ACTION ITEM:
Copy the passage on hearing aid connectivity word for word, from "Because it does" to "no surprise here.".

[Opening PASSAGE TO READ section]

Does Syletto Have Direct Connectivity to iPhone or Android via BlueTooth?

 

Sadly, no. With everything in technology, there is a give and take with everything. Getting the slim design, cool charging capabilities AND Signia’s Nx chip came with a price, direct connectivity. I would hope in the next 3-5 years that will happen, but right now that is not an option. You CAN in fact have a program built into the aid where you can have the phone calls go into both ears. BUT to do this you have to either go to the app and change programs before you call, OR once you pick up the call say “Oh, can you please wait?” And then go to the app, change programs and go. Now this will work with landline OR phone, so that is something. For those who need the hands free streaming, this won’t be the hearing aid for you. But for those with the mild-moderate hearing loss, where this isn’t a problem, working in an office where phone calls aren’t part of your every day, this is still a viable option.

Because it does not connect via BlueTooth, changes to volume and programs are made via a high frequency tonal signal. This is standard within the hearing industry and is of no surprise here.

 

Does the Styletto use Signia’s New Own Voice Processing (OVP)?

[Closing PASSAGE TO READ section]
[Opening LISTED ENTRIES section]

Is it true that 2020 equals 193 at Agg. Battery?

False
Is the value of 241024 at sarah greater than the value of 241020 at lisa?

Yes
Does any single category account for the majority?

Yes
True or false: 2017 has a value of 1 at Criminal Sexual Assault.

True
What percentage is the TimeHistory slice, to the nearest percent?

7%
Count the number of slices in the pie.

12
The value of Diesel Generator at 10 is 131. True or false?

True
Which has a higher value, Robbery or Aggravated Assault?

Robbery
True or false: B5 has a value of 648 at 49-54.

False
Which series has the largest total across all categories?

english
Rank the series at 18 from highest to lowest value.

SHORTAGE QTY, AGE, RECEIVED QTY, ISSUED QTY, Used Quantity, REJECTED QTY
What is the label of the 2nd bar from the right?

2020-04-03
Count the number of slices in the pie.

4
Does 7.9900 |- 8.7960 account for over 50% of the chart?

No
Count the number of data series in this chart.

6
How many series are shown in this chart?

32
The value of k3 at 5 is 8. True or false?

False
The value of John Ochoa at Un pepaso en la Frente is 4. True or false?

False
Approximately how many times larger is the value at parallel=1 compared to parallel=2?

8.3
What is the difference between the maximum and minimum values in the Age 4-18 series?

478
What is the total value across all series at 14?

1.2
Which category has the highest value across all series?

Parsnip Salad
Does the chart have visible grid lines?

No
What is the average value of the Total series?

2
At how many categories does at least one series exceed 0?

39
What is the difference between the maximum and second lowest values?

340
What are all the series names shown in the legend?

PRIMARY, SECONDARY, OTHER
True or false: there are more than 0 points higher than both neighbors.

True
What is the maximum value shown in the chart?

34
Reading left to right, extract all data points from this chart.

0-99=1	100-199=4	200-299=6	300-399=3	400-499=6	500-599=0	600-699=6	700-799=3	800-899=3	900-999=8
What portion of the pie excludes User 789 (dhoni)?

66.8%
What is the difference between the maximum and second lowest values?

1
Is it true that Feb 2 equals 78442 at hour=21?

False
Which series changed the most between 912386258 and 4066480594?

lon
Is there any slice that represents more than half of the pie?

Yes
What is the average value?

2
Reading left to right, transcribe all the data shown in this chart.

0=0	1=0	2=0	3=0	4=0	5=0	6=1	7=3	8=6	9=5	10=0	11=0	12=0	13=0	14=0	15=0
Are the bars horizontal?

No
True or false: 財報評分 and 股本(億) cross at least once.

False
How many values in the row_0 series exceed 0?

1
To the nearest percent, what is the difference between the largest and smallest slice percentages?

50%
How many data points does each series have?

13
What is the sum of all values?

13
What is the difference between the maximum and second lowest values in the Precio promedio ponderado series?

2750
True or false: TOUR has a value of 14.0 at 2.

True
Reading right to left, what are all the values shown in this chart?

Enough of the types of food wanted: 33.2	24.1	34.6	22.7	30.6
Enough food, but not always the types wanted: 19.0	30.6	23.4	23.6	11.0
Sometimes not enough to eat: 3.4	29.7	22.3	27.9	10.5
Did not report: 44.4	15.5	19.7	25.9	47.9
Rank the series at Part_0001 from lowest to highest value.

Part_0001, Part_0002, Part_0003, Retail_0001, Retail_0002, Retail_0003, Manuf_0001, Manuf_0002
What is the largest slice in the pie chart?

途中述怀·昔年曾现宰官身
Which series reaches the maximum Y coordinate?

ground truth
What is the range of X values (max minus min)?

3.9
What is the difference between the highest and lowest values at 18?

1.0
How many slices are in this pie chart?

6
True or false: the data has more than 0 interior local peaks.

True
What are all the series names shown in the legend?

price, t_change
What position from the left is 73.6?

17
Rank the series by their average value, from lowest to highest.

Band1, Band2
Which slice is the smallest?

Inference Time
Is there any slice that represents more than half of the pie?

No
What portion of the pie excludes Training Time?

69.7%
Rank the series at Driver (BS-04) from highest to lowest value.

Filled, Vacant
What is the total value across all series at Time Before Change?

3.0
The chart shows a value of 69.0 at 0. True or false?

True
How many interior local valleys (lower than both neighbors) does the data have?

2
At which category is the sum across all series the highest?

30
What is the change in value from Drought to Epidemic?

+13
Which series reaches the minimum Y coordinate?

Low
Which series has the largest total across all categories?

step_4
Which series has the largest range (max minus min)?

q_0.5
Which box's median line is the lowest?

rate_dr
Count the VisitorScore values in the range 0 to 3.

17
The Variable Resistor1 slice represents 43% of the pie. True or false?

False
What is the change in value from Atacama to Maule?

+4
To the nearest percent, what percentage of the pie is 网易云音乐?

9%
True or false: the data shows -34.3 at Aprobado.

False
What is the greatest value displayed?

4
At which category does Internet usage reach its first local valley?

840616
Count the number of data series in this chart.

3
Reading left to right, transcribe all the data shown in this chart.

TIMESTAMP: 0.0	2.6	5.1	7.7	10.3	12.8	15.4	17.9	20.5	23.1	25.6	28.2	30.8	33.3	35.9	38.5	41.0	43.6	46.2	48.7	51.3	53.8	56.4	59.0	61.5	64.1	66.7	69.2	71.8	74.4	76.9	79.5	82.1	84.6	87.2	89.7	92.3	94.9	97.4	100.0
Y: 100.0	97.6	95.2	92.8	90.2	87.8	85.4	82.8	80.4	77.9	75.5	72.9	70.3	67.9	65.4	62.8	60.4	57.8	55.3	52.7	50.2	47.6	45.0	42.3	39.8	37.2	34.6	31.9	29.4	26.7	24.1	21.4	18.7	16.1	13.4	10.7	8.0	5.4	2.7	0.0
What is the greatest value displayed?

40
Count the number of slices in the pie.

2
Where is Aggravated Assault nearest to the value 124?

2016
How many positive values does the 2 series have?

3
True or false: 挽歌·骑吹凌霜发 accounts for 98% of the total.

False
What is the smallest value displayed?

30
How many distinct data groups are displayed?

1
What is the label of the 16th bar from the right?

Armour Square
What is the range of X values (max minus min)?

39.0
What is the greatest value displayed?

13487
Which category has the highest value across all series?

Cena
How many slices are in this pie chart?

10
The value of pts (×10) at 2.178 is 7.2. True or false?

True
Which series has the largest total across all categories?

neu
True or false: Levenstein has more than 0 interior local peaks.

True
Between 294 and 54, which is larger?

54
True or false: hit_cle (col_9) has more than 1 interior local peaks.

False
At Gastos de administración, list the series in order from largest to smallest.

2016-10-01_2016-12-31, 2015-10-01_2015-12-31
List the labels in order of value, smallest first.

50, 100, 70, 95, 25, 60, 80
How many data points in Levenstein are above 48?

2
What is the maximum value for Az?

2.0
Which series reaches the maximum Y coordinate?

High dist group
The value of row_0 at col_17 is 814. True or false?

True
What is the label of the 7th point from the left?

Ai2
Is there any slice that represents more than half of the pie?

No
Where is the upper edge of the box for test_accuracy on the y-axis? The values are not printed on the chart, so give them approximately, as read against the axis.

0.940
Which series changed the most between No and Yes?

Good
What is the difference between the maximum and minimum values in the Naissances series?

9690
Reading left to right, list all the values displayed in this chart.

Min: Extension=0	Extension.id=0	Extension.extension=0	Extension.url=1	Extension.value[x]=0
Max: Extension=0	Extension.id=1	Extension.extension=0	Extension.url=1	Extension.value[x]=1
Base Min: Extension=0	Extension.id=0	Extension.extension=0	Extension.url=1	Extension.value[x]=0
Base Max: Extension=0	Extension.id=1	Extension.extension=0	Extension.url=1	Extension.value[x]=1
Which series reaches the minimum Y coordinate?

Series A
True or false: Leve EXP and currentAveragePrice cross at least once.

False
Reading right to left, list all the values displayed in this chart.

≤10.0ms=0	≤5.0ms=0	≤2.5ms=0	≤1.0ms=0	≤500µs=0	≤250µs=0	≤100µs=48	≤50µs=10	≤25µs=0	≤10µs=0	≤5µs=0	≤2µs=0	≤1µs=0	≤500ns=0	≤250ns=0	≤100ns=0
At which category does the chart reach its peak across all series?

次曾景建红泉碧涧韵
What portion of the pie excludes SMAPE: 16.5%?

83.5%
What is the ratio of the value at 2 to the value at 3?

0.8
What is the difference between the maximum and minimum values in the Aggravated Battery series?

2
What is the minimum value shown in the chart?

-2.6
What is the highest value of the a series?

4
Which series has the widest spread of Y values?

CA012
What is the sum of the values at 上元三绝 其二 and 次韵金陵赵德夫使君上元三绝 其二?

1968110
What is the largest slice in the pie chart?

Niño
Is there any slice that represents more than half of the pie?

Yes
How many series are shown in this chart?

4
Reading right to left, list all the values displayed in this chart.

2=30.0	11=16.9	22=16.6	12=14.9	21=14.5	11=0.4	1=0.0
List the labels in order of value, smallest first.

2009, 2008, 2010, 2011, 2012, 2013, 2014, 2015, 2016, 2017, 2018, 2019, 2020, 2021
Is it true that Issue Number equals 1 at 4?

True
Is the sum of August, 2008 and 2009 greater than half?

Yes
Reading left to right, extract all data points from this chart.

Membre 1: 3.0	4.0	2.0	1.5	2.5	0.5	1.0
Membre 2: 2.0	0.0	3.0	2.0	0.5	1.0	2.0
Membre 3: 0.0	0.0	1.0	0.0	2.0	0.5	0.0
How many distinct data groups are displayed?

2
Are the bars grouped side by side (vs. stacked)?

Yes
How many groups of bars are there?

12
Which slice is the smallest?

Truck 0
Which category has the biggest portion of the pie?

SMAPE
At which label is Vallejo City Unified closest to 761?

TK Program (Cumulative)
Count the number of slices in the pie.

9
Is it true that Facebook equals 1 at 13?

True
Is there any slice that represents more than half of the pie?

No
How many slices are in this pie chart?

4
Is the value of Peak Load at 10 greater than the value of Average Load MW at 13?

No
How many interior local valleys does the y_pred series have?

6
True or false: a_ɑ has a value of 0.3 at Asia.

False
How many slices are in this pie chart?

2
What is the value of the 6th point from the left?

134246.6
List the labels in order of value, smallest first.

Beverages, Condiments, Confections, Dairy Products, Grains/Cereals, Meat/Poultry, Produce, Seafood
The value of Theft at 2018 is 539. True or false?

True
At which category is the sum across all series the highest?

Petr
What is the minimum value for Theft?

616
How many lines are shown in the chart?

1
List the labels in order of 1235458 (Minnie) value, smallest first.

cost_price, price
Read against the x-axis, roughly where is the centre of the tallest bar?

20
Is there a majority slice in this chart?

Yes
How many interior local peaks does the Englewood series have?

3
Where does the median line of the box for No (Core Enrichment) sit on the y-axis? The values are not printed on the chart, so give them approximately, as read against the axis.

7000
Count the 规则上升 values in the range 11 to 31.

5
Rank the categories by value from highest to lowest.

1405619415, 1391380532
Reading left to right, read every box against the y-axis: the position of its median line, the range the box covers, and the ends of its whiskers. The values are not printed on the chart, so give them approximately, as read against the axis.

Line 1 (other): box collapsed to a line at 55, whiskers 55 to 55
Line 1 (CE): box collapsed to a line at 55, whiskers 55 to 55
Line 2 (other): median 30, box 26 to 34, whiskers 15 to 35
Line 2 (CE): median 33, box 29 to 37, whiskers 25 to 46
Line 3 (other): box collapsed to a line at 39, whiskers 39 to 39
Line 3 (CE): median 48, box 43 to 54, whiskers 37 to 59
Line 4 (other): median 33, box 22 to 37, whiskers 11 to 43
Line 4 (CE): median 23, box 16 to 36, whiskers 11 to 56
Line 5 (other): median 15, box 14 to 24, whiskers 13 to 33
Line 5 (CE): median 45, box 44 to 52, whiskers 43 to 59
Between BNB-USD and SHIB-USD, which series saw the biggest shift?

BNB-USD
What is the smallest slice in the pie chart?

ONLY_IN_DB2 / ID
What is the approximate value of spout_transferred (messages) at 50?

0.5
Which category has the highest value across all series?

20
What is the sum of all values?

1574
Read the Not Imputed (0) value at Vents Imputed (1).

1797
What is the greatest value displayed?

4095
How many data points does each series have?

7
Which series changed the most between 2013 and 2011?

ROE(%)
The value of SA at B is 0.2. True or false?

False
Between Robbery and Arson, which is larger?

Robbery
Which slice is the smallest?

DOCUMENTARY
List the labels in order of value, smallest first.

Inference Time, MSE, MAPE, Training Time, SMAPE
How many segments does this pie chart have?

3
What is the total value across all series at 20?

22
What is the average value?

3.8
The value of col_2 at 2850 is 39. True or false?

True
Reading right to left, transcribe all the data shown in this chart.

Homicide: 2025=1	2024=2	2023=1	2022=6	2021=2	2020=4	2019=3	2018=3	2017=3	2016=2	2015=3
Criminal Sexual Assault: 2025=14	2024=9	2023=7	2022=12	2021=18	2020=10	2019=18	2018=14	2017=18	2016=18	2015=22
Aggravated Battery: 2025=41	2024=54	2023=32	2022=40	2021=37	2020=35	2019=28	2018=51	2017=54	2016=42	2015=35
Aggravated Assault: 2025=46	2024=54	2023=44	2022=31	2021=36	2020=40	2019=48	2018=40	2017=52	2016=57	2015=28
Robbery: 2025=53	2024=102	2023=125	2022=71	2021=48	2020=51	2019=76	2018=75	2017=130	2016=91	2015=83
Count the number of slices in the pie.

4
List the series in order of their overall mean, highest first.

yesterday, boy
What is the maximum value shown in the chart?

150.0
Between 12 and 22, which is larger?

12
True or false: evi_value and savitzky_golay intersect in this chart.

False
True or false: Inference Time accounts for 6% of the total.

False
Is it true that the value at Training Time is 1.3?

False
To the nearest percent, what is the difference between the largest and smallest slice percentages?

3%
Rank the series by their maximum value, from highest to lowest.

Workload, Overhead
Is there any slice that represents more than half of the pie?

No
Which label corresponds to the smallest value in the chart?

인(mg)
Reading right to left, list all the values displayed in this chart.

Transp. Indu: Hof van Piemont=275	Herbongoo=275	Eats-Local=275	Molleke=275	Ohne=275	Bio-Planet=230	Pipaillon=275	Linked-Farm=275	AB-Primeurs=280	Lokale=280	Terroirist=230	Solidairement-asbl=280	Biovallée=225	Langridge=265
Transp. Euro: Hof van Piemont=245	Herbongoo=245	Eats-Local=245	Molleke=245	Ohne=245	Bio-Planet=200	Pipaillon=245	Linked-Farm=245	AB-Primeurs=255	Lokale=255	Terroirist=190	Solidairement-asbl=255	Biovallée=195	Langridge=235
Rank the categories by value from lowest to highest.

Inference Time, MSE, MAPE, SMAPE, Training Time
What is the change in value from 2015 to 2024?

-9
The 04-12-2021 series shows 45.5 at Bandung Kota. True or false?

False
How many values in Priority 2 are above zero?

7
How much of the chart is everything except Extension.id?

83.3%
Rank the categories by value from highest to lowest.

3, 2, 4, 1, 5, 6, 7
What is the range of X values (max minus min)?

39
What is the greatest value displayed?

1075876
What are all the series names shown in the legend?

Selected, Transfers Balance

[Closing LISTED ENTRIES section]

PROBLEM SOLUTION:
Because it does not connect via BlueTooth, changes to volume and programs are made via a high frequency tonal signal. This is standard within the hearing industry and is of no surprise here.